Perhaps the greatest fallacy of Bjegunac’s article is the assumption that trans people actually have all that many “unique” needs that socialist central planning will need to solve. When all is accounted for, we don’t have distinct needs so much as we face distinct oppression in being refused basic needs, basic freedoms — social and economic punishment for breaking the “natural” laws of patriarchy. Trans oppression under capitalism is characterised by denial, rejection, suppression, marginalisation, and attempted eradication on the basis of our transness. Our gender nonconformity is used as the basis to exclude us from all arenas of social and public life.
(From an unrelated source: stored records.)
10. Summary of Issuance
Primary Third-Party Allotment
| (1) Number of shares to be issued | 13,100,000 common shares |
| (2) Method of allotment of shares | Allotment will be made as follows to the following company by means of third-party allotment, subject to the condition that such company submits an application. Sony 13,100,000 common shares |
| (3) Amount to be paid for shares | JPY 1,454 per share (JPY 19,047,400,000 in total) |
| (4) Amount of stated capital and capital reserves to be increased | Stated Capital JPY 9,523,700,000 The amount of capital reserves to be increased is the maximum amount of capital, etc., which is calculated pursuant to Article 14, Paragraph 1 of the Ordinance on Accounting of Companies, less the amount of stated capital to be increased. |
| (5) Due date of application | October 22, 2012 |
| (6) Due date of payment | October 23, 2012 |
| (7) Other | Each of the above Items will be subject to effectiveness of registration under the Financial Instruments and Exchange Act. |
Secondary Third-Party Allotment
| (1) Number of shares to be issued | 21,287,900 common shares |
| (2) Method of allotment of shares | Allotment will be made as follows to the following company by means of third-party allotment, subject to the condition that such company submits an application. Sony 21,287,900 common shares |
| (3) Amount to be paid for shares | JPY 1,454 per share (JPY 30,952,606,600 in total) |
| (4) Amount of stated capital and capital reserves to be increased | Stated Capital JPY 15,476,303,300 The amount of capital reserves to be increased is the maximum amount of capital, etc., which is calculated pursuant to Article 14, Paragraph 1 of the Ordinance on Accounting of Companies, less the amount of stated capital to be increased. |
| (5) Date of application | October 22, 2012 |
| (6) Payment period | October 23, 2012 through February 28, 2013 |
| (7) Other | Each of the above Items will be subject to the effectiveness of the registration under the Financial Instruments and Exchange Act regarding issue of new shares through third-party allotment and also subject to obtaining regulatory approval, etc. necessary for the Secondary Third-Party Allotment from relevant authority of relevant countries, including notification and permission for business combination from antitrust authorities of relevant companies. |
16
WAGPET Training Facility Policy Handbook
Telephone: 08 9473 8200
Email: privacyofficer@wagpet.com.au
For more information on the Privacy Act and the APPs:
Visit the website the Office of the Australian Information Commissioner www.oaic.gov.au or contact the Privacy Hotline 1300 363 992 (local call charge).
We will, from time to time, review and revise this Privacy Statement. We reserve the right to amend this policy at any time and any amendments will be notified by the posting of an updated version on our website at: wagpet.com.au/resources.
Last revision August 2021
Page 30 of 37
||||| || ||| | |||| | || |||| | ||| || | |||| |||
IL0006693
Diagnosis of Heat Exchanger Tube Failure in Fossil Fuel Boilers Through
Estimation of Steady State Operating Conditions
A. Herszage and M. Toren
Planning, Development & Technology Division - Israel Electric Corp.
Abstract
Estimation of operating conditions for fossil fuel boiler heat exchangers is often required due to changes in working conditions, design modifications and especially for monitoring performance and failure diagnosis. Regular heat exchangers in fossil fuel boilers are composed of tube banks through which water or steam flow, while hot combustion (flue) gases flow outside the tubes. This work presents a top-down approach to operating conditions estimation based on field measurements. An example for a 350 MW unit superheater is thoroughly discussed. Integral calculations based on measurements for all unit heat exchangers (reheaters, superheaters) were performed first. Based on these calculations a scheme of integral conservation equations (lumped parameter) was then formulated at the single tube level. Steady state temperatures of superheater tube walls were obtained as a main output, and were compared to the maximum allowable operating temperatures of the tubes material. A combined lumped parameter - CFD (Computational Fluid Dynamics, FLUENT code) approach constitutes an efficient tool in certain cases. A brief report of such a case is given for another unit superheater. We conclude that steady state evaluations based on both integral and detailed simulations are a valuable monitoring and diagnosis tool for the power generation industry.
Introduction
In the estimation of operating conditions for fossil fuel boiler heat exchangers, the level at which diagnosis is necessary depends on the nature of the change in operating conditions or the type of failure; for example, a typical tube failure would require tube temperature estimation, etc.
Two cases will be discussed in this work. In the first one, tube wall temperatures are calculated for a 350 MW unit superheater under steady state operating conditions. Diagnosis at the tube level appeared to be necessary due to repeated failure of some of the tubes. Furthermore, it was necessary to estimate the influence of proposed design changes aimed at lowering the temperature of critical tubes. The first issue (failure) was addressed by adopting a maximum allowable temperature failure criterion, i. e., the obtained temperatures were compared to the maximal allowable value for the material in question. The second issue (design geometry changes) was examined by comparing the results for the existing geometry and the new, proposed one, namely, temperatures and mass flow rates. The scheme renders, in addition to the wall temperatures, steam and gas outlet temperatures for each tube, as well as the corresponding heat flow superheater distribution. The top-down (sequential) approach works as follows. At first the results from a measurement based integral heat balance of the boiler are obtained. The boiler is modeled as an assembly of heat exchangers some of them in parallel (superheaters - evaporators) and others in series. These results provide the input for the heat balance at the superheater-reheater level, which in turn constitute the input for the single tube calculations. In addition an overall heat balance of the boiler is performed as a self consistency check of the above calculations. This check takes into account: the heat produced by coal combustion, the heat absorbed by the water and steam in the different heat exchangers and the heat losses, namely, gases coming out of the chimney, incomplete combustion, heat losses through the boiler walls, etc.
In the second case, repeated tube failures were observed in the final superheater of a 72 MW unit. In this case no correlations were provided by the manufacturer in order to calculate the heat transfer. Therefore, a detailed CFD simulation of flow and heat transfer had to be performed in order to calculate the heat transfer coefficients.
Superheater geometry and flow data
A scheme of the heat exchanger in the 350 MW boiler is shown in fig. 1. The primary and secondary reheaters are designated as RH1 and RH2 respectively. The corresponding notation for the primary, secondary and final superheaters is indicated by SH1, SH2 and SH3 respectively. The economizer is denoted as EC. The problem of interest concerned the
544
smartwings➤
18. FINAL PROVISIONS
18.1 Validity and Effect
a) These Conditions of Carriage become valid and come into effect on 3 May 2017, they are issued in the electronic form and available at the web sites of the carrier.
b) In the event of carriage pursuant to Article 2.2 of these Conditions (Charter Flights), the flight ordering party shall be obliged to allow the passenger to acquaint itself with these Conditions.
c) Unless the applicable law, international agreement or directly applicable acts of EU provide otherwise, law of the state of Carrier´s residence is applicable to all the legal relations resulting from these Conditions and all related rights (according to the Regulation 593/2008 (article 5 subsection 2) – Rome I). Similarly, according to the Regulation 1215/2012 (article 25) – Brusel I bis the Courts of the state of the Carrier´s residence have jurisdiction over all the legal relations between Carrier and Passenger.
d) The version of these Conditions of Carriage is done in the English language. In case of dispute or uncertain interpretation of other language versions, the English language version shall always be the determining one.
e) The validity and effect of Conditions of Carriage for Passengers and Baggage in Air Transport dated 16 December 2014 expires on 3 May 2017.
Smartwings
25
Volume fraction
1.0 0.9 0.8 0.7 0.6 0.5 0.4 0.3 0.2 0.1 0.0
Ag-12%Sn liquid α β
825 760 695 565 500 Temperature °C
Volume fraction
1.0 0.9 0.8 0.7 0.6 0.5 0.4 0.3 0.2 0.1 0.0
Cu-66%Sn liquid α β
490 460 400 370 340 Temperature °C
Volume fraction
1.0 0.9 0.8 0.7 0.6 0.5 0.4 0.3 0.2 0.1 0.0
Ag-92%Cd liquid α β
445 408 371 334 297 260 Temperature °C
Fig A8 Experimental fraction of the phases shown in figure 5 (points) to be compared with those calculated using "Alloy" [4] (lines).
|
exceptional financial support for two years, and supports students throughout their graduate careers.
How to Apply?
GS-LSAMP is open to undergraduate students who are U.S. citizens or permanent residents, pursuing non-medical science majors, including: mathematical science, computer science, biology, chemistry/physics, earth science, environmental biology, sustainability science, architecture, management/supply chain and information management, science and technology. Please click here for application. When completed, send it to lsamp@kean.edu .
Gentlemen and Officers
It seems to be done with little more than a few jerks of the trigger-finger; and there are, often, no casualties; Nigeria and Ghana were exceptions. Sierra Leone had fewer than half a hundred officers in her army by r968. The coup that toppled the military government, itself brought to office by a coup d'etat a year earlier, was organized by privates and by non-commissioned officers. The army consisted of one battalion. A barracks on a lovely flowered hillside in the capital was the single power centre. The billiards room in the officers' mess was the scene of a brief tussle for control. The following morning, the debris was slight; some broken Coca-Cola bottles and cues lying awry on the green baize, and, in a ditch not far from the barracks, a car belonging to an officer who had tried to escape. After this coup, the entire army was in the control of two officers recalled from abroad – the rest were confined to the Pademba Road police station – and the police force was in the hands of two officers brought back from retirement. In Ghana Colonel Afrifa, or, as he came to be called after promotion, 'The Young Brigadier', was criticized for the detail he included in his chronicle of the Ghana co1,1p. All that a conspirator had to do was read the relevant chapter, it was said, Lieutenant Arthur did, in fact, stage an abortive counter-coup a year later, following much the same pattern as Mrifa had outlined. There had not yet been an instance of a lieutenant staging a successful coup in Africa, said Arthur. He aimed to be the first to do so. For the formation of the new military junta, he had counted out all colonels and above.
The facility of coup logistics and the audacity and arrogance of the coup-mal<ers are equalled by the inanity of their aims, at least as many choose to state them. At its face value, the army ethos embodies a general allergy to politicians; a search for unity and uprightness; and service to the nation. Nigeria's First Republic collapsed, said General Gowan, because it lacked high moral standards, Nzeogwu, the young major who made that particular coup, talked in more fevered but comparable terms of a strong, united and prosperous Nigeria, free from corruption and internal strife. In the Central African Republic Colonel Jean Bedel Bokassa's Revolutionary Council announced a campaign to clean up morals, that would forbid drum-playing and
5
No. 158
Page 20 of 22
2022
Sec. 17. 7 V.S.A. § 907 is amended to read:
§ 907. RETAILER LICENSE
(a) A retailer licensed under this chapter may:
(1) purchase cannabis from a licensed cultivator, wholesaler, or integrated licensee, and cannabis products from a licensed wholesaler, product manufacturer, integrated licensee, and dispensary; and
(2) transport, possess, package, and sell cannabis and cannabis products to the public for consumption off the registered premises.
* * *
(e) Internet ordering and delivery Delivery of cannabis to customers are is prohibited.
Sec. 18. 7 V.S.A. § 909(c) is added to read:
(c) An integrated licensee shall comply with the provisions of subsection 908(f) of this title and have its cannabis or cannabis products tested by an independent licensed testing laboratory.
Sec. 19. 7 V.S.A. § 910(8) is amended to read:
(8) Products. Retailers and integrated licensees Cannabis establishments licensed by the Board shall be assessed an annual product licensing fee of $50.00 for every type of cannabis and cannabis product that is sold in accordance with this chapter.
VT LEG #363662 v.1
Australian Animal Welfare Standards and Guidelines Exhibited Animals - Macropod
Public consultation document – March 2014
Perhaps we can’t get jobs because employers won’t hire us, or we fall into poverty because our birth families cast us out in disgust. The list of examples could go on and on; institutional enforcements of sex categories are designed to trip, humiliate and strangle us out of existence at every turn. Remove the boots of the state and the medical establishment from our necks, though, and we will be capable of managing ourselves. If a centrally planned socialist system can deliver on the promise of universal access to food, housing, and radical healthcare, no gendered bathroom will suffice to maintain patriarchy amidst the forward surge of trans liberation. The paternalistic notion that we need to be carefully tended to, rather than being left to bloom wild as our own natures intend, is just another facet of the current oppressive system that must — sooner rather than later — be transcended.